It’s always a bad sign when one of the characters in a movie annunciates the absurdity of what is going on in the movie—as Scotty does here. “Do you have any idea,” he tells Kirk, “how ridiculous it is to leave a starship on the bottom of the ocean?” Preach it, Montgomery.
And that’s just the first, breathless, Spielbergian moment. Others include: 1) the chase from, and capture by, the Klingons; 2) shooting Kirk and Khan from one starship to the next through a field of debris while Scotty is being held at phaser-point; 3) Kirk running and climbing and battling radioactivity to get the ship’s engines online before the Enterprise burns up in the Earth’s atmosphere; 4) Spock chasing Khan all over San Francisco.
All of these scenes are well-done, but they’re pointless. The point of the roller coaster is to not think about anything but the roller coaster, which is what most moviegoers want, but it isn’t what “Star Trek” fans want. They want to think. They want it to make sense, and have meaning, and maybe even some poignancy. They want Kirk and Spock to be friends, sure, but not deep friends, not best buddies, before they’ve barely had an adventure together. Episodic TV allows you to build on friendship in a way that movies, even with their interminable sequels, do not.

RECORD SET
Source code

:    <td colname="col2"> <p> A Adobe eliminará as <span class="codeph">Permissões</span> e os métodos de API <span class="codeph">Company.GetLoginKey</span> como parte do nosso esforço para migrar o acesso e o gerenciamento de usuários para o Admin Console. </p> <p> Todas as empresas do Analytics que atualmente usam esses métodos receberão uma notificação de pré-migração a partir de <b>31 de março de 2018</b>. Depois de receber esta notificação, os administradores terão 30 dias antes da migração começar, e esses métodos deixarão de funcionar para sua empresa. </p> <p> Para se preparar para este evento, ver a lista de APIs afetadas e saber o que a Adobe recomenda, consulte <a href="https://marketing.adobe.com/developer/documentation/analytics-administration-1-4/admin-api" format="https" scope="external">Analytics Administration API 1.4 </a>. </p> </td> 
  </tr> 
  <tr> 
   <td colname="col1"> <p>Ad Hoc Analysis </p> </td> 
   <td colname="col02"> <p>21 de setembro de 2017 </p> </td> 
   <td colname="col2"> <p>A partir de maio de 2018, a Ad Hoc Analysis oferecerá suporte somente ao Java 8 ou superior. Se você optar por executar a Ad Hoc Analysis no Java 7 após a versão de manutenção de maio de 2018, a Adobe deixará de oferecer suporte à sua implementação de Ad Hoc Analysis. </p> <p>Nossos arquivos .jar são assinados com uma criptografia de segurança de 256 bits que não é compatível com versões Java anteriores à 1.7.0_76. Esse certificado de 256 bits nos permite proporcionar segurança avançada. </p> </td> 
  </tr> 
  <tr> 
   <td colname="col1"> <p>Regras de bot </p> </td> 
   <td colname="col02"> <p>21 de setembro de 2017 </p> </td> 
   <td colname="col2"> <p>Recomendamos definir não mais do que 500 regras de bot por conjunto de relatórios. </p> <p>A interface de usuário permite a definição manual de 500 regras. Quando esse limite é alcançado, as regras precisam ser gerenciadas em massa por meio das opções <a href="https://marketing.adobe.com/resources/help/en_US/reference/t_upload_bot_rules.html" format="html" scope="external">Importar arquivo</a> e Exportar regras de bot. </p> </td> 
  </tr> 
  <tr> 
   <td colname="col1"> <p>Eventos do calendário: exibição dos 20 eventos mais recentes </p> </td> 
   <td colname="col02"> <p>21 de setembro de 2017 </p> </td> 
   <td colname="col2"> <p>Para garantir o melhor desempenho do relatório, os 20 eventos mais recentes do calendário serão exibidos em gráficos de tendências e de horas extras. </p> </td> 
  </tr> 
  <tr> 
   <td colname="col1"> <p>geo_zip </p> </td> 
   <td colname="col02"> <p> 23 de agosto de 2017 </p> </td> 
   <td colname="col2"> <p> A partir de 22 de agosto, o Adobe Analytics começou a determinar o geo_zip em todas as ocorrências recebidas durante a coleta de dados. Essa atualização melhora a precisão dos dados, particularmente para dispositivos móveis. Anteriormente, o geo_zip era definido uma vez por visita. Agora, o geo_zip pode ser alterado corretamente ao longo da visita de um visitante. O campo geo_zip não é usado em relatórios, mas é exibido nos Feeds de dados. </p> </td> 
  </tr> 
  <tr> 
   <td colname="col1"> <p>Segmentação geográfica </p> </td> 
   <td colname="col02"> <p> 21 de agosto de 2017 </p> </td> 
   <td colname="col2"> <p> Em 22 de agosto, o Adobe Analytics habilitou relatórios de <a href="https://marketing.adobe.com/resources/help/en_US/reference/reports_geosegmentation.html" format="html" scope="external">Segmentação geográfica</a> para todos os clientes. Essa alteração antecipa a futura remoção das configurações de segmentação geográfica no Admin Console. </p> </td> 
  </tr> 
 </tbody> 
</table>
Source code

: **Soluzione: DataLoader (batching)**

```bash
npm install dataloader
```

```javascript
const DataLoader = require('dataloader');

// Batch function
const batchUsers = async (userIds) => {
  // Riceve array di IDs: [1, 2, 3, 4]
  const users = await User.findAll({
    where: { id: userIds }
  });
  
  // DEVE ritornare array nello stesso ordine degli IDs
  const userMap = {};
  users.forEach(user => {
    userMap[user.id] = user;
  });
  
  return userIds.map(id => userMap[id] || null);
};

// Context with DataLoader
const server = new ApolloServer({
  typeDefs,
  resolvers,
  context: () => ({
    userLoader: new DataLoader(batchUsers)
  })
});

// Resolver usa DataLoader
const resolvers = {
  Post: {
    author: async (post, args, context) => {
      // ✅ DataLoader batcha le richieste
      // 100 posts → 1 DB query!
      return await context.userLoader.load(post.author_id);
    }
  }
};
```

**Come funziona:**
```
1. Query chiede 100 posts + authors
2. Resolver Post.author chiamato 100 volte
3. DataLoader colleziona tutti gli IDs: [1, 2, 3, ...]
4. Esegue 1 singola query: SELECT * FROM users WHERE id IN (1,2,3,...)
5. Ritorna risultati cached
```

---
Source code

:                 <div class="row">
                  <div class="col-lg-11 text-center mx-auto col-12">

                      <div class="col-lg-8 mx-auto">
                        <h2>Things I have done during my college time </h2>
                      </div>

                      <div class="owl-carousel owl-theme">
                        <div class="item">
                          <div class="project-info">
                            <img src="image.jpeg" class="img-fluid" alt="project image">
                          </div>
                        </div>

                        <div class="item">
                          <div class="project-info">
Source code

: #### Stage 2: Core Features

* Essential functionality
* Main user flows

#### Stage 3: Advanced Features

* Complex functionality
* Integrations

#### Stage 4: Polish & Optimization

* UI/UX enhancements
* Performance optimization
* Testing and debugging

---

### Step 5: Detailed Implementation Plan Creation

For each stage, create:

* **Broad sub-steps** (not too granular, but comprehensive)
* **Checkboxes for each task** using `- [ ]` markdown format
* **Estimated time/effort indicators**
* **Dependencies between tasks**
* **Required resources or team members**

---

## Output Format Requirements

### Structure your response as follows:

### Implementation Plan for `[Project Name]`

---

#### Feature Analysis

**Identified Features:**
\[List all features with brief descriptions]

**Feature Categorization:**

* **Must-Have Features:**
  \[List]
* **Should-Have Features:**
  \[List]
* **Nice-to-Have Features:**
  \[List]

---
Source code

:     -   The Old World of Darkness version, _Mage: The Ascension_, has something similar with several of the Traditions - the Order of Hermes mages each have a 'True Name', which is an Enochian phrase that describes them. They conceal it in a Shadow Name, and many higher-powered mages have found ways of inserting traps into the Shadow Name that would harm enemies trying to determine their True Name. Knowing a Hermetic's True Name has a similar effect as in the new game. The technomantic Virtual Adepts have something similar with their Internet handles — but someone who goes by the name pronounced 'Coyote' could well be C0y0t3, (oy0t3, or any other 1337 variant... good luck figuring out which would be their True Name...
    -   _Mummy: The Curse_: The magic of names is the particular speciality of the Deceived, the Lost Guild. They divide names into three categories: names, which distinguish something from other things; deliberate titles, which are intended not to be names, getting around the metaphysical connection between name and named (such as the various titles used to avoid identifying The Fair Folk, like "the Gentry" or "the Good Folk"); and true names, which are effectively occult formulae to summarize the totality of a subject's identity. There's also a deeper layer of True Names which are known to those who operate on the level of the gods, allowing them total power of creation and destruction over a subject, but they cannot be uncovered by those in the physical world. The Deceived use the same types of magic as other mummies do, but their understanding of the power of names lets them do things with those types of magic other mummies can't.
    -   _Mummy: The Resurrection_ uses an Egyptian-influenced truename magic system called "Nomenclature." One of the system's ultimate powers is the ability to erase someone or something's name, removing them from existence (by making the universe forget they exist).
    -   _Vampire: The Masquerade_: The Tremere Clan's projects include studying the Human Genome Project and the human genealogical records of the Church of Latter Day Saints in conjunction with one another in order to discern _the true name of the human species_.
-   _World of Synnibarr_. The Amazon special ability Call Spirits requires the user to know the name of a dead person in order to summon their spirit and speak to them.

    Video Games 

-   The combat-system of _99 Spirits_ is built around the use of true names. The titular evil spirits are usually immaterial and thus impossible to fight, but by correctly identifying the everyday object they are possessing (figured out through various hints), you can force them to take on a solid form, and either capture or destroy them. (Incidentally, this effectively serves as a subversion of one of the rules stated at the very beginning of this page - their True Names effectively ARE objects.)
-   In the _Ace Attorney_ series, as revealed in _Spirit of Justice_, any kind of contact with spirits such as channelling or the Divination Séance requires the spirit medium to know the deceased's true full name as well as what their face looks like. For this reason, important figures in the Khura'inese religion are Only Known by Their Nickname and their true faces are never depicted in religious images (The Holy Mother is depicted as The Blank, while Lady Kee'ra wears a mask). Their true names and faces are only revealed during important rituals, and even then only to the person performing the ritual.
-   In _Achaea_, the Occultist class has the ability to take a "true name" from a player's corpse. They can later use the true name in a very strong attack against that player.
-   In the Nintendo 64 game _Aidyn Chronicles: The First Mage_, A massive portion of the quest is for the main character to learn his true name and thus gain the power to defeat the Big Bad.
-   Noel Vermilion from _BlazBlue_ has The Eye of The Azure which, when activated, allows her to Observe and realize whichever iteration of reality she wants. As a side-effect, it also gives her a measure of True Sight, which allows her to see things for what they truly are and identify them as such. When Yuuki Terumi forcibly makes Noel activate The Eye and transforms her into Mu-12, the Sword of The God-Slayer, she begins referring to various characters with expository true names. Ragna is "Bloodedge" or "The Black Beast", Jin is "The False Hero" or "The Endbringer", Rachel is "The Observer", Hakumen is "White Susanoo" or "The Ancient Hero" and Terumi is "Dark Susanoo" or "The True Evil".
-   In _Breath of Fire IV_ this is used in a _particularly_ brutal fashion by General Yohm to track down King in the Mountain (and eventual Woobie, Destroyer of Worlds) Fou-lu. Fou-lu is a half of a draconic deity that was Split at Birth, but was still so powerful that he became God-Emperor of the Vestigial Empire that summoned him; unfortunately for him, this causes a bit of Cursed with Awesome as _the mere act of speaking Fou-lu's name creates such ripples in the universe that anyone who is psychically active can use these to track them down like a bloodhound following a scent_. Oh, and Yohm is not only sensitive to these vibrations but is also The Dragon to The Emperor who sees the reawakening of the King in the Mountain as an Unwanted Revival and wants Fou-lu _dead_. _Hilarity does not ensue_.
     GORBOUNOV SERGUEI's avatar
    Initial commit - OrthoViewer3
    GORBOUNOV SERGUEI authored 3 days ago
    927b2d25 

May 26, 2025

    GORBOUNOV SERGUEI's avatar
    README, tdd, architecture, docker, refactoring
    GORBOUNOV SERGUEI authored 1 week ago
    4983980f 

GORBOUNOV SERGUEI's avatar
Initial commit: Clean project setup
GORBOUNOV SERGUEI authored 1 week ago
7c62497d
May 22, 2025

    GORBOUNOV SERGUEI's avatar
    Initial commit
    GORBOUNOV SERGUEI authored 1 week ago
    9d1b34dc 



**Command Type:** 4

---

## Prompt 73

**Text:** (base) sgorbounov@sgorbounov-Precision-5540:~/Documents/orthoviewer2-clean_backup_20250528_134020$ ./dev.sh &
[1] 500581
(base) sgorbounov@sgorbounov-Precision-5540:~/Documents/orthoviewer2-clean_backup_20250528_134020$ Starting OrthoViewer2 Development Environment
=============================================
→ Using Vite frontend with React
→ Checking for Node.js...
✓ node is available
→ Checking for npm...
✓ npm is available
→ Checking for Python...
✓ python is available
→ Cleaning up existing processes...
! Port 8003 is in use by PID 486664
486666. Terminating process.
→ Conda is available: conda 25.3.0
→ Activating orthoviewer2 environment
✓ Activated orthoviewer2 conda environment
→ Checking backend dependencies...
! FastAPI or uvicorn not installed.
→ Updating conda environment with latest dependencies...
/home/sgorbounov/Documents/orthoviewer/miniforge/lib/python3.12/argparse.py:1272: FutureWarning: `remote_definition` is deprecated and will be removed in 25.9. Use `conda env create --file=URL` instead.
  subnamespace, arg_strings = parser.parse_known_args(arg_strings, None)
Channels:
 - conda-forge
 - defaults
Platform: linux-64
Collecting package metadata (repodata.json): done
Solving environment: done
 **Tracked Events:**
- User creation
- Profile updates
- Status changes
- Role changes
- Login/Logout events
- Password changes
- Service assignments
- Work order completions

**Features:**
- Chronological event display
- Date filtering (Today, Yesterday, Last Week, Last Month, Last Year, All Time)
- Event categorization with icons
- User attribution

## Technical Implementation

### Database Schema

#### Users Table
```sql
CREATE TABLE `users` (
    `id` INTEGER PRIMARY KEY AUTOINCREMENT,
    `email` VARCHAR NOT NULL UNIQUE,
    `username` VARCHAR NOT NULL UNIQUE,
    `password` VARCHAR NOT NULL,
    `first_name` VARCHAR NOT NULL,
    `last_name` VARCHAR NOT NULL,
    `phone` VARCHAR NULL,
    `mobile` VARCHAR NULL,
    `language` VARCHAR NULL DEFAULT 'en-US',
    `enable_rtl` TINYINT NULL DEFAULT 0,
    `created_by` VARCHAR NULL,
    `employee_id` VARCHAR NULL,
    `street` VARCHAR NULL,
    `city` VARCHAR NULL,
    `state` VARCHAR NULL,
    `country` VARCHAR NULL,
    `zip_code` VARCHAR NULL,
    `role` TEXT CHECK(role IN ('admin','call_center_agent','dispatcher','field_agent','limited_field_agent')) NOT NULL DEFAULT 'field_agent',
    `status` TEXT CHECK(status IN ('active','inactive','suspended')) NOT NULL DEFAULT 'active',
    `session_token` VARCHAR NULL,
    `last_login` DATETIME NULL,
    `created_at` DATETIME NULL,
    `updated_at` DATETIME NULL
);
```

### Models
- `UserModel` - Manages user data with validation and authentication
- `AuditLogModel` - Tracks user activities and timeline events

TASKS FOR THIS EXERCISE
1. In the Star Trek movie review, what does Scotty ask Kirk?
2. Continue the Star Trek movie review from its last sentence.
The entries have no connection to the Star Trek movie review.

EXPECTED RESPONSES
1. He asks whether Kirk has any idea how ridiculous it is to leave a starship on the bottom of the ocean.

2.
Sure, Abrams and Paramount toss “Trek” fans some bones (no pun intended). Simon Pegg, who’s quite good, isn’t doing Scottish; he’s doing James Doohan doing Scottish. Anton Yelchin is doing Walter Koenig doing Russian. Similarly Urban and McCoy. We even get a “Damnit, I’m a doctor …” line. No Shatner imitations yet, though. And no Star Fleet sideburns. Shame. If they’re good enough for Neil Degrasse Tyson, they’re good enough for Chris Pine.
The movie, too, is basically a critique of the Bush administration after 9/11. Because we were attacked by one group (al Qaeda), we started a war with another (Iraq). Because Earth was attacked by one group (futuristic Romulans), Admiral Marcus (Peter Weller) wants to start a war with another (the Klingons). It’s up to Kirk, giving a speech before Star Fleet at the end, to warn everyone, mostly us, about the dangers inherent in revenge.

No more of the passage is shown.